The report examines the evolving ecosystem dynamics, investment realities, and execution milestones that will shape India's semiconductor trajectory over the next 18 months.

What's Changed

ISM 2.0 Fills Critical Gaps

The Union Budget 2026–27 allocated ₹1,000 crore for ISM 2.0, with a sharper focus on equipment, materials, indigenous IP, and specialized talent development. This shift addresses a key gap left unresolved by ISM 1.0: while infrastructure investments accelerated, foundational ecosystem capabilities remain limited.

India continues to import over 90% of semiconductor equipment and materials, and domestic capabilities in analog, RF, and compute design IP are still evolving. The report notes that building fabs marked the first phase of India's semiconductor journey. Operating them competitively now requires a far broader and deeper ecosystem.

Next 18 Months: Execution Over Announcements

According to the report, the next 18 months will serve as the most important test of India's semiconductor ambitions. Tata's Dholera fab, targeting December 2026 production, represents the most visible milestone. However, success will depend not merely on first chip output, but on achieving target yields on 28nm/40nm nodes within 6-12 months of operations. Three OSAT facilities need to scale to volume.

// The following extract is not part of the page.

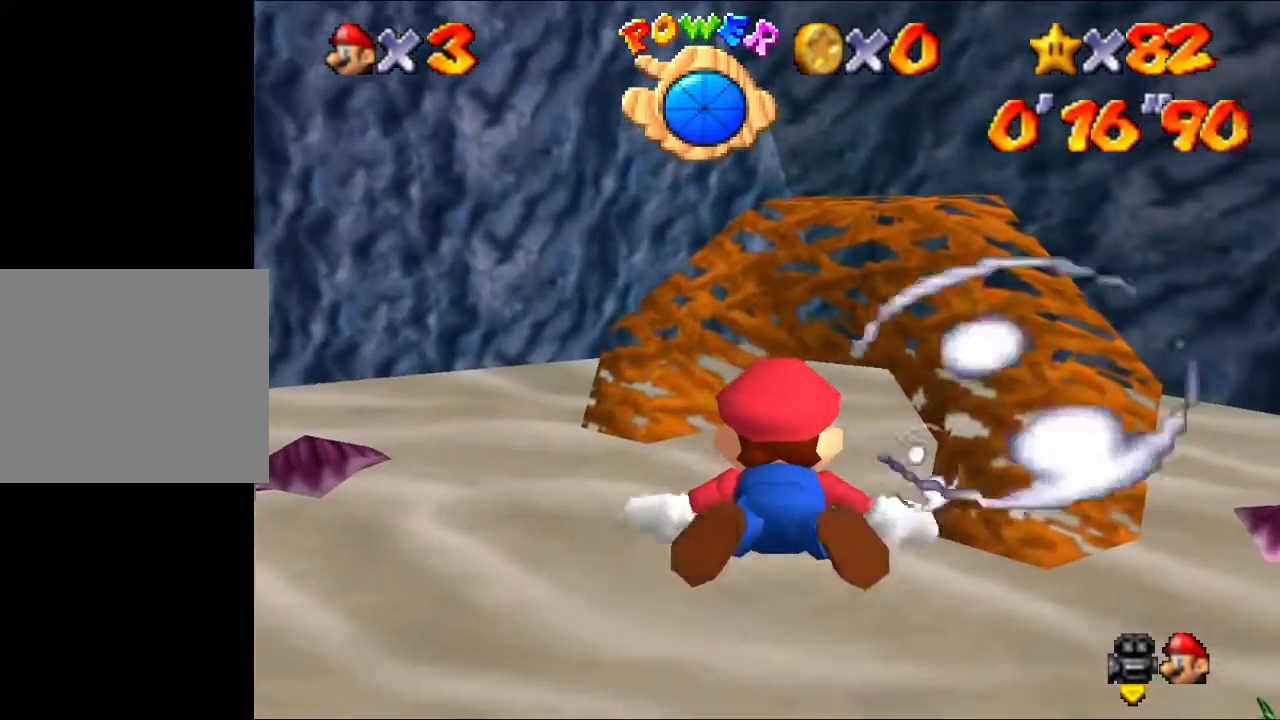
{"buttons": ["A"], "left_stick": "center", "events": [[367, "A", "down"]]}
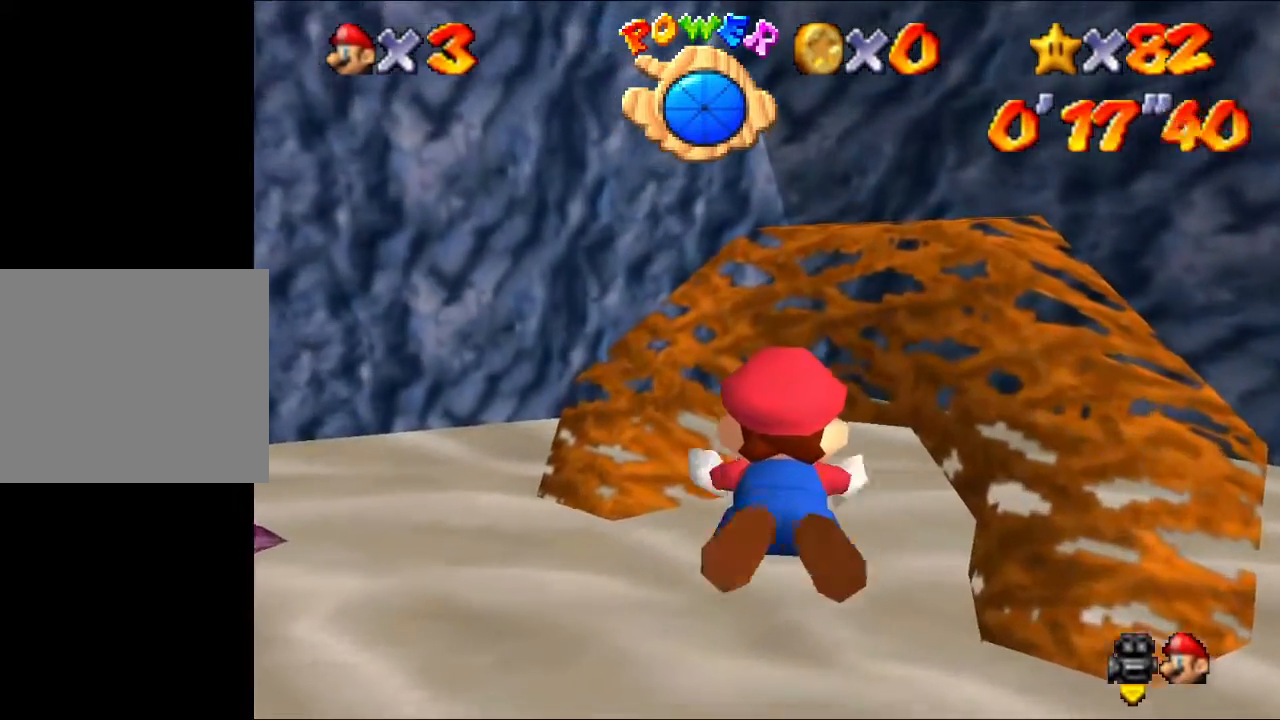
{"buttons": [], "left_stick": "center", "events": [[133, "A", "up"]]}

Twenty-three DLI startups need to move from tape-outs to actual revenue. These milestones will show whether India's semiconductor moment is real or aspirational.

Why VC Funding Remains Limited

Semiconductor startup funding grew tenfold, from $5 million in 2023 to $50 million in 2025, but remains modest. The report attributes this to structural challenges, including high capital requirements ($5–15 million to reach first silicon), long commercialization timelines of three to 

five years, and limited exit visibility, with Steradian's acquisition by Renesas remaining a rare example. As a result, venture capital is increasingly shifting toward horizontal infrastructure opportunities such as design automation, manufacturing intelligence, and specialized IP platforms that offer faster time-to-revenue and broader market applicability.

What Endiya Sees

"The question has shifted from 'will we build fabs?' to 'can we operate them competitively?'" said Sateesh Andra, Managing Partner at Endiya Partners. "That changes the investment landscape. The ecosystem needs design tools and manufacturing AI more urgently than another chip startup competing for foundry capacity."

Endiya's Bets

Endiya has invested in chip design (Steradian, acquired by Renesas) and ecosystem infrastructure (Maieutic's design automation, ThirdAI's fab intelligence). The firm's current thesis is that horizontal productivity tools have better risk-adjusted returns than application-specific chips.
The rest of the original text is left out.